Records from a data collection
————————

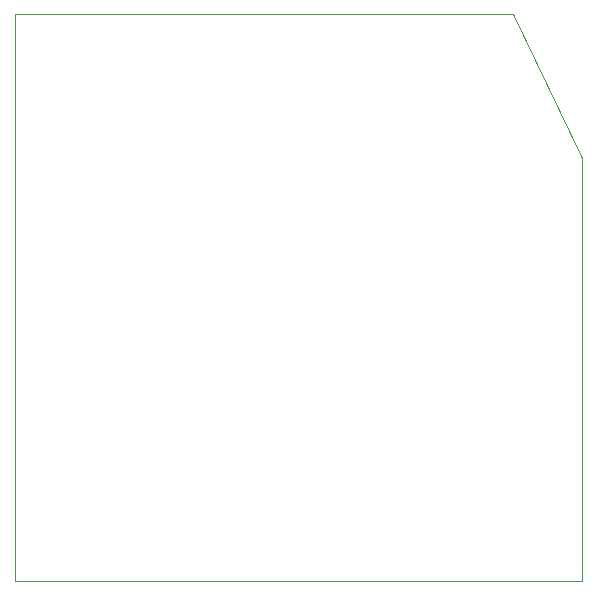
<source format=gbr>
%TF.GenerationSoftware,KiCad,Pcbnew,(6.0.6)*%
%TF.CreationDate,2022-09-23T17:59:27-07:00*%
%TF.ProjectId,POWER_BOARD,504f5745-525f-4424-9f41-52442e6b6963,rev?*%
%TF.SameCoordinates,Original*%
%TF.FileFunction,Profile,NP*%
%FSLAX46Y46*%
G04 Gerber Fmt 4.6, Leading zero omitted, Abs format (unit mm)*
G04 Created by KiCad (PCBNEW (6.0.6)) date 2022-09-23 17:59:27*
%MOMM*%
%LPD*%
G01*
G04 APERTURE LIST*
%TA.AperFunction,Profile*%
%ADD10C,0.100000*%
%TD*%
G04 APERTURE END LIST*
D10*
X44196000Y-99060000D02*
X44196000Y-51054000D01*
X92202000Y-99060000D02*
X44196000Y-99060000D01*
X86360000Y-51054000D02*
X44196000Y-51054000D01*
X92202000Y-63246000D02*
X86360000Y-51054000D01*
X92202000Y-99060000D02*
X92202000Y-63246000D01*
M02*

</source>
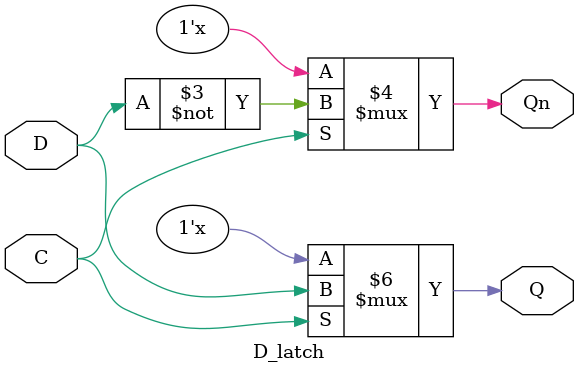
<source format=v>
`timescale 1ns / 1ps


module D_latch(output reg Q,Qn, input wire D,C);
always@(D,C)
begin
if (C==1'b1)
begin
Q<=D;
Qn<=~D;
end
end

endmodule

</source>
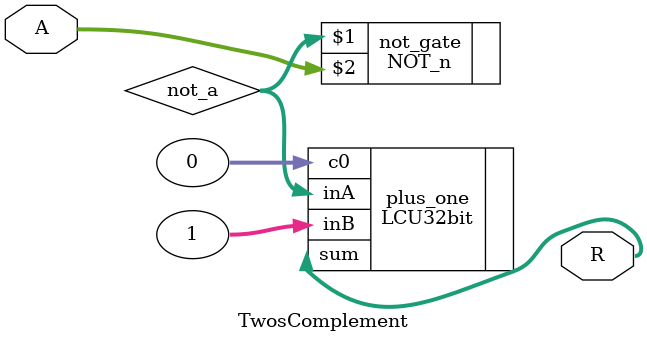
<source format=v>
module TwosComplement (R, A);
  output [0:31] R;
  input [0:31] A;

  wire [0:31] not_a;

  NOT_n #(32) not_gate(not_a, A);
  LCU32bit plus_one(.inA(not_a), .inB(32'd1), .sum(R), .c0(0));
endmodule

</source>
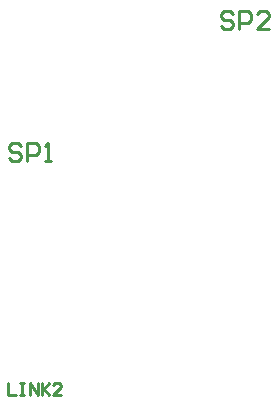
<source format=gbo>
G04*
G04 #@! TF.GenerationSoftware,Altium Limited,Altium Designer,23.5.1 (21)*
G04*
G04 Layer_Color=32896*
%FSLAX44Y44*%
%MOMM*%
G71*
G04*
G04 #@! TF.SameCoordinates,5C111197-4597-48D1-979B-7C2AAD06A796*
G04*
G04*
G04 #@! TF.FilePolarity,Positive*
G04*
G01*
G75*
%ADD10C,0.2540*%
D10*
X1128338Y1523078D02*
X1125799Y1525618D01*
X1120721D01*
X1118182Y1523078D01*
Y1520539D01*
X1120721Y1518000D01*
X1125799D01*
X1128338Y1515461D01*
Y1512922D01*
X1125799Y1510383D01*
X1120721D01*
X1118182Y1512922D01*
X1133417Y1510383D02*
Y1525618D01*
X1141034D01*
X1143573Y1523078D01*
Y1518000D01*
X1141034Y1515461D01*
X1133417D01*
X1158808Y1510383D02*
X1148652D01*
X1158808Y1520539D01*
Y1523078D01*
X1156269Y1525618D01*
X1151191D01*
X1148652Y1523078D01*
X948382Y1411869D02*
X945843Y1414408D01*
X940765D01*
X938226Y1411869D01*
Y1409330D01*
X940765Y1406790D01*
X945843D01*
X948382Y1404251D01*
Y1401712D01*
X945843Y1399173D01*
X940765D01*
X938226Y1401712D01*
X953461Y1399173D02*
Y1414408D01*
X961078D01*
X963618Y1411869D01*
Y1406790D01*
X961078Y1404251D01*
X953461D01*
X968696Y1399173D02*
X973774D01*
X971235D01*
Y1414408D01*
X968696Y1411869D01*
X937827Y1210905D02*
Y1200908D01*
X944491D01*
X947824Y1210905D02*
X951156D01*
X949490D01*
Y1200908D01*
X947824D01*
X951156D01*
X956154D02*
Y1210905D01*
X962819Y1200908D01*
Y1210905D01*
X966151D02*
Y1200908D01*
Y1204241D01*
X972815Y1210905D01*
X967817Y1205907D01*
X972815Y1200908D01*
X982812D02*
X976148D01*
X982812Y1207573D01*
Y1209239D01*
X981146Y1210905D01*
X977814D01*
X976148Y1209239D01*
M02*

</source>
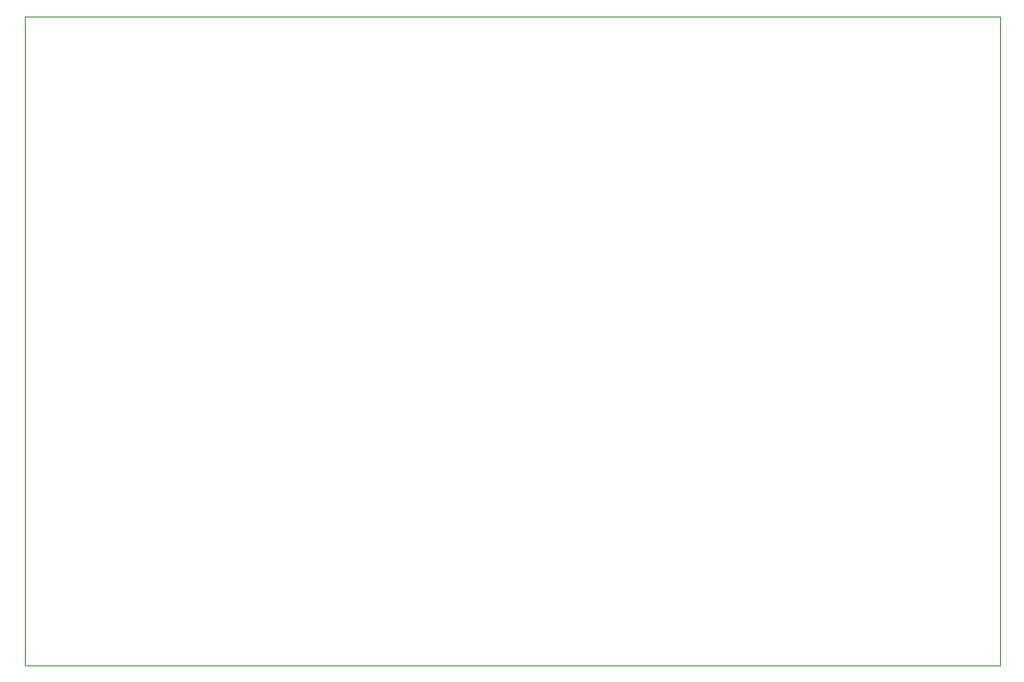
<source format=gbr>
G04 #@! TF.GenerationSoftware,KiCad,Pcbnew,(5.1.2)-2*
G04 #@! TF.CreationDate,2020-04-22T12:52:17+07:00*
G04 #@! TF.ProjectId,power_vedal,706f7765-725f-4766-9564-616c2e6b6963,rev?*
G04 #@! TF.SameCoordinates,Original*
G04 #@! TF.FileFunction,Profile,NP*
%FSLAX46Y46*%
G04 Gerber Fmt 4.6, Leading zero omitted, Abs format (unit mm)*
G04 Created by KiCad (PCBNEW (5.1.2)-2) date 2020-04-22 12:52:17*
%MOMM*%
%LPD*%
G04 APERTURE LIST*
%ADD10C,0.050000*%
G04 APERTURE END LIST*
D10*
X156464000Y-93980000D02*
X143764000Y-93980000D01*
X156464000Y-93726000D02*
X156464000Y-93980000D01*
X156464000Y-34290000D02*
X156464000Y-93726000D01*
X143764000Y-34290000D02*
X156464000Y-34290000D01*
X66802000Y-34290000D02*
X66802000Y-35306000D01*
X143764000Y-34290000D02*
X66802000Y-34290000D01*
X66802000Y-93980000D02*
X143764000Y-93980000D01*
X66802000Y-35306000D02*
X66802000Y-93980000D01*
M02*

</source>
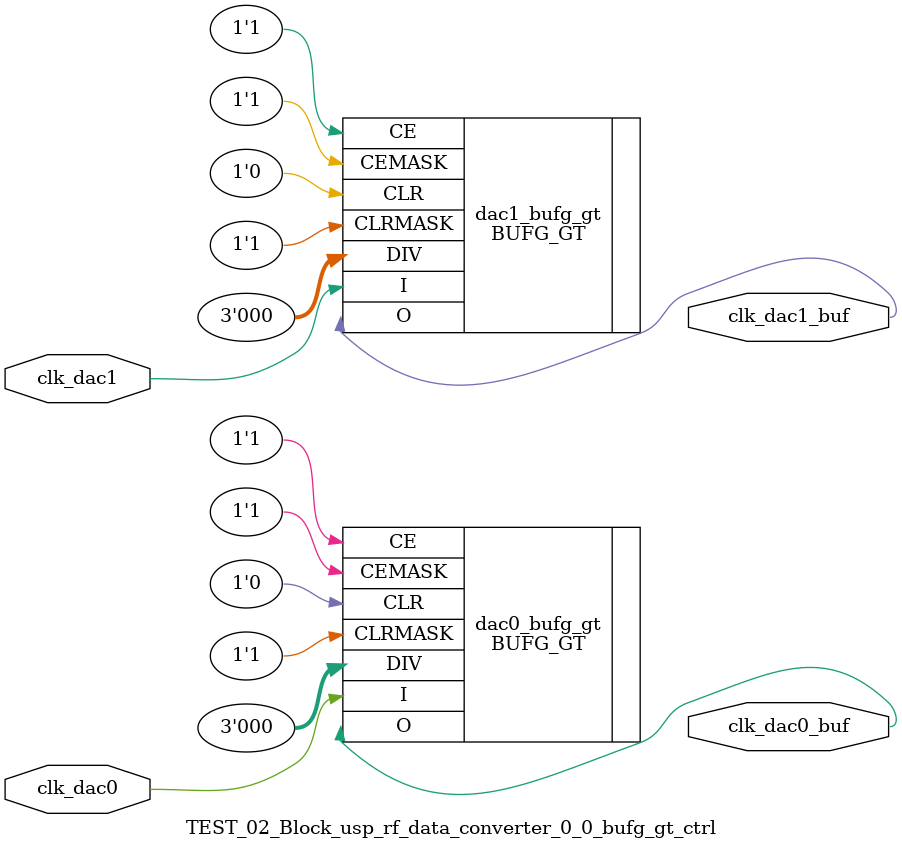
<source format=v>

`timescale 1ns / 1ps

(* DowngradeIPIdentifiedWarnings="yes" *)
module TEST_02_Block_usp_rf_data_converter_0_0_bufg_gt_ctrl (
  // DAC Fabric Feedback Clock for Tile 0
  input    clk_dac0,
  output   clk_dac0_buf,
      
  // DAC Fabric Feedback Clock for Tile 1
  input    clk_dac1,
  output   clk_dac1_buf
      
);

  BUFG_GT dac0_bufg_gt
  (
    .I       (clk_dac0),
    .CE      (1'b1),
    .CEMASK  (1'b1),
    .CLR     (1'b0),
    .CLRMASK (1'b1),
    .DIV     (3'b000),
    .O       (clk_dac0_buf)
  );  

  BUFG_GT dac1_bufg_gt
  (
    .I       (clk_dac1),
    .CE      (1'b1),
    .CEMASK  (1'b1),
    .CLR     (1'b0),
    .CLRMASK (1'b1),
    .DIV     (3'b000),
    .O       (clk_dac1_buf)
  );  

 
endmodule

</source>
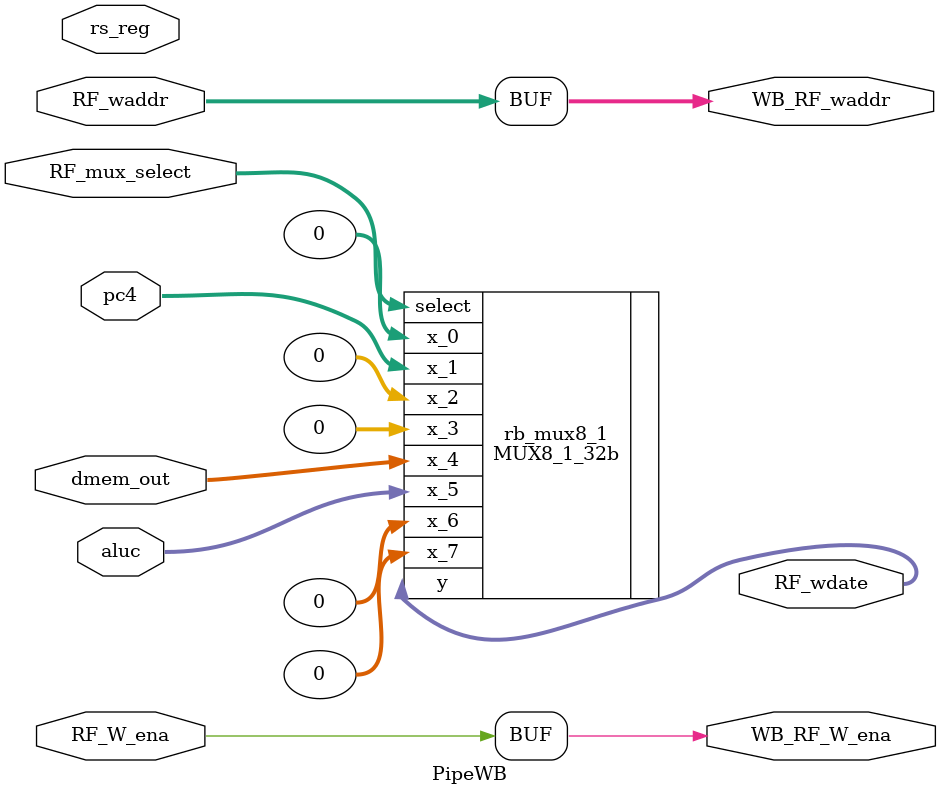
<source format=v>
`timescale 1ns / 1ps

/* WriteBack Stage */
module PipeWB(
    input [31:0] aluc,
    input [31:0] dmem_out,
    input [31:0] pc4,
    input [31:0] rs_reg,
    input RF_W_ena,
    input [4:0] RF_waddr,
    input [2:0] RF_mux_select,
    output [31:0] RF_wdate,
    output WB_RF_W_ena,
    output [4:0] WB_RF_waddr
    );

    assign WB_RF_waddr = RF_waddr;
    assign WB_RF_W_ena = RF_W_ena;

    MUX8_1_32b rb_mux8_1(
        .x_0(0),
        .x_1(pc4),
        .x_2(0),
        .x_3(0),
        .x_4(dmem_out),
        .x_5(aluc),
        .x_6(0),
        .x_7(0),
        .select(RF_mux_select),
        .y(RF_wdate)
    );

endmodule
</source>
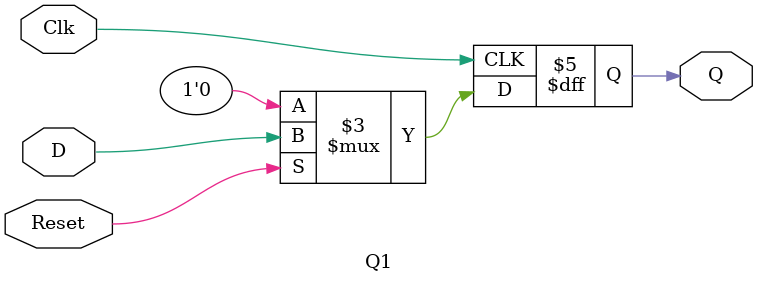
<source format=v>
module Q1(D,Clk,Reset,Q);
    input D, Clk, Reset;
    output reg Q;
    always @(posedge Clk)
        if(Reset) Q = D;
        else Q = 0;
endmodule

</source>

————————

## WHAT YOU NEED TO DO
Count how many lines in the entries contain "ProjectId", then state that number alone.

## SOLUTION
2